Devido à desigualdade na distribuição racial por cargos no Brasil – quanto mais alto, menor a presença de pessoas negras -, o IEER leva em consideração a ocupação e a distribuição de renda entre brancos e negros, além de ter como referencial a porcentagem da população economicamente ativa no respectivo estado de origem da empresa.

Michael França, pesquisador do Insper e um dos econometristas integrantes do Pacto de Promoção da Equidade Racial. Crédito: Divulgação.

“Uma vez que você amplia a transparência informacional, as empresas conseguirão enxergar o quão próximas ou distantes estão do equilíbrio racial em comparação aos concorrentes. Você muda as regras do jogo”, analisa Michael França, pesquisador do Insper e um dos econometristas integrantes do Pacto. Ele conta que mais de 30 empresas já estão em processo de adesão à iniciativa.

 

 

 

Racismo versus cancelamento
Para Michael, a motivação das grandes corporações para sair do status quo e começar a driblar o racismo estrutural vem, em partes, de reivindicações de movimentos sociais. Mas o pesquisador relembra casos de empresas como o do banco digital Nubank: a cofundadora Cristina Junqueira se queixou em uma entrevista sobre, supostamente, ser muito difícil contratar pessoas negras, porque não poderia “nivelar por baixo”. O caso gerou diversas críticas on-line, ameaças de boicote e uma crise de imagem – e de bolsos – para a empresa, que agora já declarou ter investido mais de R$20 milhões em ações de diversidade.

“Se você é uma empresa crescendo em um cenário racial efervescente, independentemente de aderir ou não aos pilares ESG, você pode estar em perigo. As empresas querem fugir de episódios com conotação racial, pois podem ser canceladas”, observa o pesquisador. Nesses casos, o dinheiro investido em políticas internas de equidade pode sair mais barato do que reparar os danos.

Leia também – Racismo: o que vem depois da hashtag?

O próximo passo
De acordo com o levantamento do Instituto Ethos, é comum entre gestores justificar a ausência de negros entre as lideranças de empresas por falta de conhecimento, experiência ou qualificação para lidar com o cargo. No entanto, mais de 80% das empresas não possui medidas para incentivar e ampliar a presença de negros em todos os níveis hierárquicos.

Patrícia Gonçalves, escritora UX e colaboradora do movimento UX Para Minas Pretas. Crédito: Divulgação.

Para Patrícia Gonçalves, escritora UX (do inglês user experience) e colaboradora do movimento UX Para Minas Pretas, o compromisso de empresas que querem atingir o equilíbrio racial vai muito além de dar abertura para o ingresso de pessoas negras nas empresas. “Pode ser que uma corporação tenha muitos projetos de inclusão, mas não tenha ainda capacitado pessoas para que tenham condições de se manter ali. Não é justo, por exemplo, inseri-la na empresa se a cultura interna continua sendo racista, isolando a pessoa e a colocando em situações ruins”, conta.
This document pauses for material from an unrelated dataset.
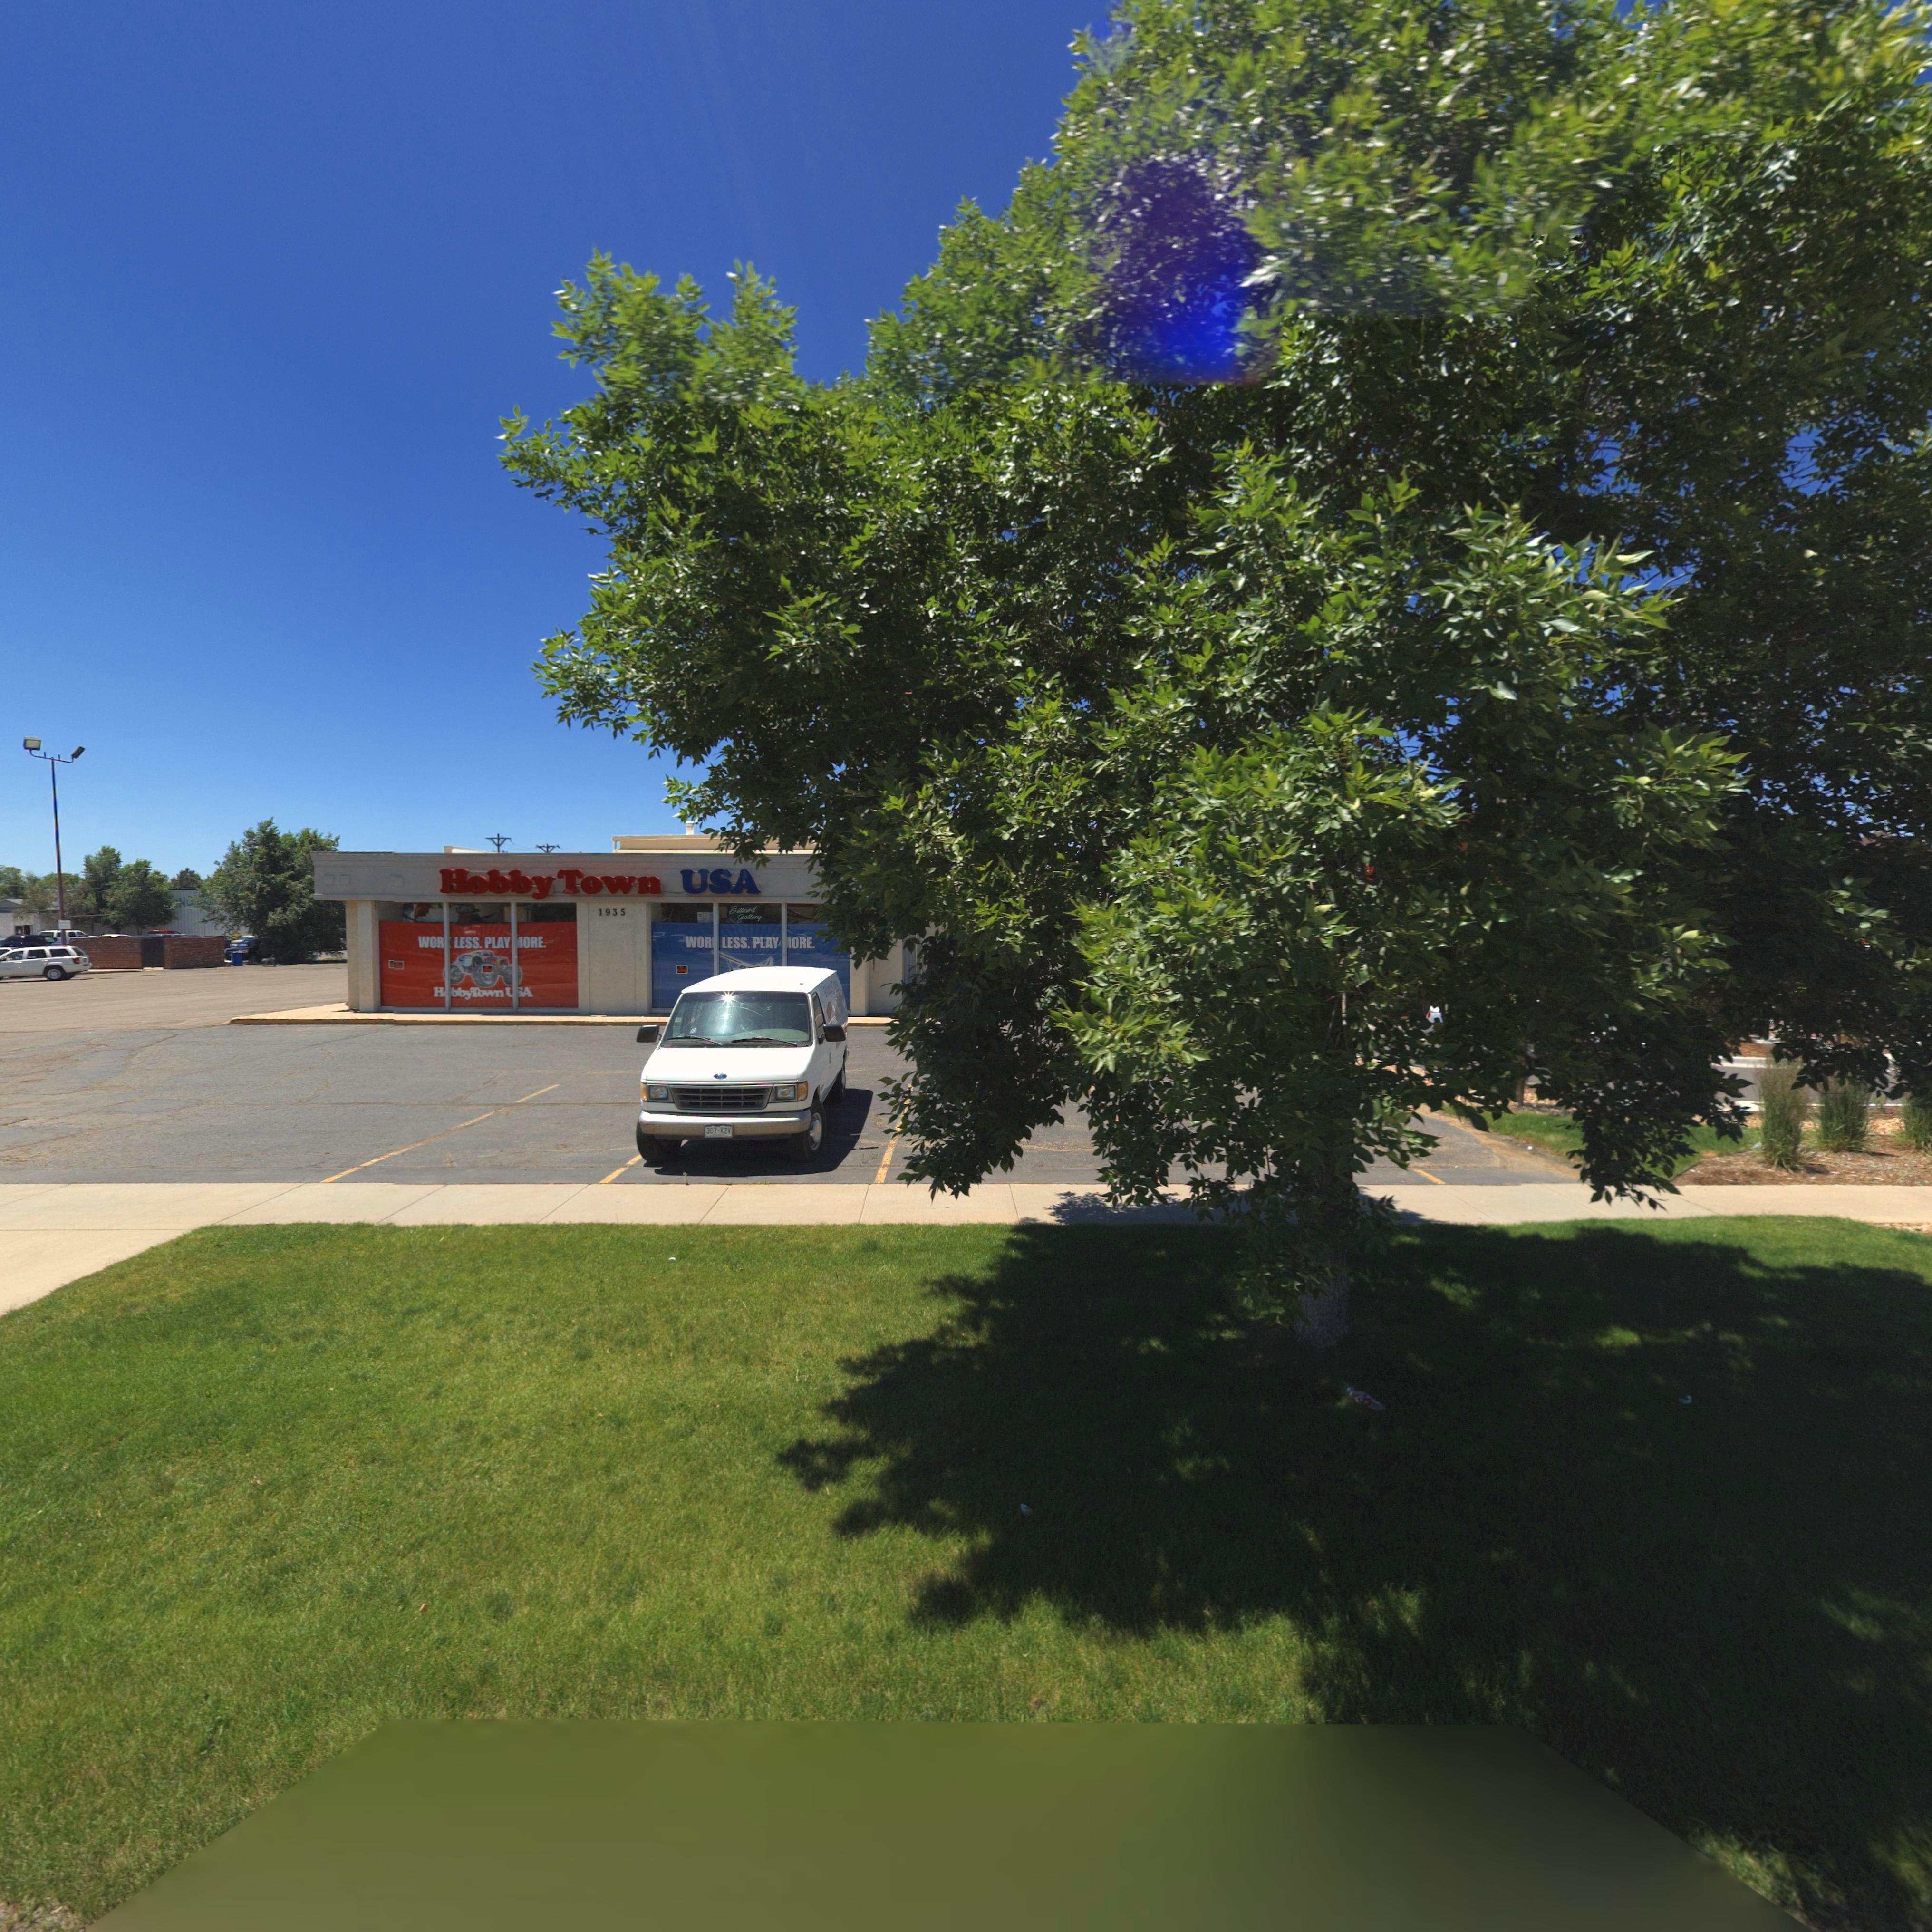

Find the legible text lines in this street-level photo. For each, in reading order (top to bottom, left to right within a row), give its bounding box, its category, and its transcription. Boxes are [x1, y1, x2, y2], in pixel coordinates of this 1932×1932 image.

[435, 867, 761, 900] BusinessName: HobbyTownU*A
[598, 908, 626, 917] StreetNumber: 1935
[431, 986, 535, 1000] BusinessName: HobbyTownU*A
Segundo ela, a receita é educar, inserir e fazer a manutenção por meio de oportunidades, como bolsas e descontos em cursos de aprimoramento profissional, além de garantir que pessoas negras se sintam confortáveis em um ambiente de trabalho saudável, respeitoso e inclusivo. Vale também traçar parcerias com comunidades que levantam pautas sociais, como a que Patrícia faz parte. O UX Para Minas Pretas tem como proposta promover a equidade de mulheres negras no mercado de tecnologia através de ações de formação, empoderamento e articulação em rede. A comunidade tem parcerias que viabilizam mais oportunidades para profissionais negras, como bolsas de estudo e reservas de vagas em empresas.

Entre cancelamentos e investimentos dos gigantes do mercado, resta o exercício diário da reflexão: “Faça um teste de pescoço. Na próxima vez que você estiver em um lugar público, levante a cabeça, olhe para os lados e conte quantas pessoas negras estão ao seu redor”, provoca. A escritora UX comemora o fato de que o time com quem trabalha é composto metade por negros, mas lamenta a quantidade de espaços em que ainda se sente sozinha.